[START Record list]
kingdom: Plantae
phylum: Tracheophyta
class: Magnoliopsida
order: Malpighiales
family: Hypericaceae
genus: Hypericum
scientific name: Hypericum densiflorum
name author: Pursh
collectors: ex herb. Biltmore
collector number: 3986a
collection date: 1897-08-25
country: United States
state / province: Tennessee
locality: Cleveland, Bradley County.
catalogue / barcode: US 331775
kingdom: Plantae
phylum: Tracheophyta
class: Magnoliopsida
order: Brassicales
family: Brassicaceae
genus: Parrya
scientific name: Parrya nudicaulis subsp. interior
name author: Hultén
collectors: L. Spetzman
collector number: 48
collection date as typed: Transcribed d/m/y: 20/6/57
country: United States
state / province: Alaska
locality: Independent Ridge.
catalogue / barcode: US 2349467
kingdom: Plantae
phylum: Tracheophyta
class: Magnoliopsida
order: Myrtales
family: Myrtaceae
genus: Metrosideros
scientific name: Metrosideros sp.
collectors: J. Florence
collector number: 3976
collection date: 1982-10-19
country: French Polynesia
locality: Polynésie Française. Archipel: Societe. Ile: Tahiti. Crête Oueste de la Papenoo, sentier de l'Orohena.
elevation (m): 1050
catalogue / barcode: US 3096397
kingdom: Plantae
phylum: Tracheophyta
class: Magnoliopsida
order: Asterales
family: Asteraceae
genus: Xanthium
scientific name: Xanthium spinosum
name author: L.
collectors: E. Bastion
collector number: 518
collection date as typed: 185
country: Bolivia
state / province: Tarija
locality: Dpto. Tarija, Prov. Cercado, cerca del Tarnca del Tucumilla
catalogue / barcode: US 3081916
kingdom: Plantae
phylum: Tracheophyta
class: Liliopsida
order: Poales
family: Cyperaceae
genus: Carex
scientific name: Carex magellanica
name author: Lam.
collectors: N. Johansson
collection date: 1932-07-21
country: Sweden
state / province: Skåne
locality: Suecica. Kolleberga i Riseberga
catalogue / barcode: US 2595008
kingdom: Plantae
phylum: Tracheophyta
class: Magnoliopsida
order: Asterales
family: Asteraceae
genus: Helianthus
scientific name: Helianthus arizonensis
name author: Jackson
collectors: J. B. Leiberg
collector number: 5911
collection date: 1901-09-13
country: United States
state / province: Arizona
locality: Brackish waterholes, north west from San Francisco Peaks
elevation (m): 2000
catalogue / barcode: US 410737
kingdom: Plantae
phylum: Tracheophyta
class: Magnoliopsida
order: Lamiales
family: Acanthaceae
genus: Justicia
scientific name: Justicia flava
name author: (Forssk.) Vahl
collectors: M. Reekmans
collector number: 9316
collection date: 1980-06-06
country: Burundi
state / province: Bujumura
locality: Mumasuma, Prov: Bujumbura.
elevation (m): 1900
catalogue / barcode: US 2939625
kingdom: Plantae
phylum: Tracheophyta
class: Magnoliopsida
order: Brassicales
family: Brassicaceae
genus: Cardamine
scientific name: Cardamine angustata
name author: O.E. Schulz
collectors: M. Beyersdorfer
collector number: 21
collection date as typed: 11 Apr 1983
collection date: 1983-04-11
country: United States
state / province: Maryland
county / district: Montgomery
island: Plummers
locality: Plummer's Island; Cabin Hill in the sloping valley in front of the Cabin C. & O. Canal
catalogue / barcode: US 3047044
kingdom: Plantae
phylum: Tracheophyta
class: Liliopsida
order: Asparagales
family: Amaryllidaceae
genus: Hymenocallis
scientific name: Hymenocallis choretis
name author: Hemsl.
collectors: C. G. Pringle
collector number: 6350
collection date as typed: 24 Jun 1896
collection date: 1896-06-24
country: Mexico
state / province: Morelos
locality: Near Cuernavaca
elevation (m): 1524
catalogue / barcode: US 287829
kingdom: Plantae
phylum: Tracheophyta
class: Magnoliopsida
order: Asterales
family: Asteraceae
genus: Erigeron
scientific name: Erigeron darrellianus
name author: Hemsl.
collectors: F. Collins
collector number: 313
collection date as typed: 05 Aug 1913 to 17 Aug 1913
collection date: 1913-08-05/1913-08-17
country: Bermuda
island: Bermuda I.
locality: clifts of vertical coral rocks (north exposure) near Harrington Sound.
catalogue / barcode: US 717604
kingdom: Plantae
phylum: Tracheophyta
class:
[END Record list]
Goal.
Extract every line in the records above that contains the string "elevation", treating uppercase and lowercase as distinct.

Task response.
elevation (m): 1050
elevation (m): 2000
elevation (m): 1900
elevation (m): 1524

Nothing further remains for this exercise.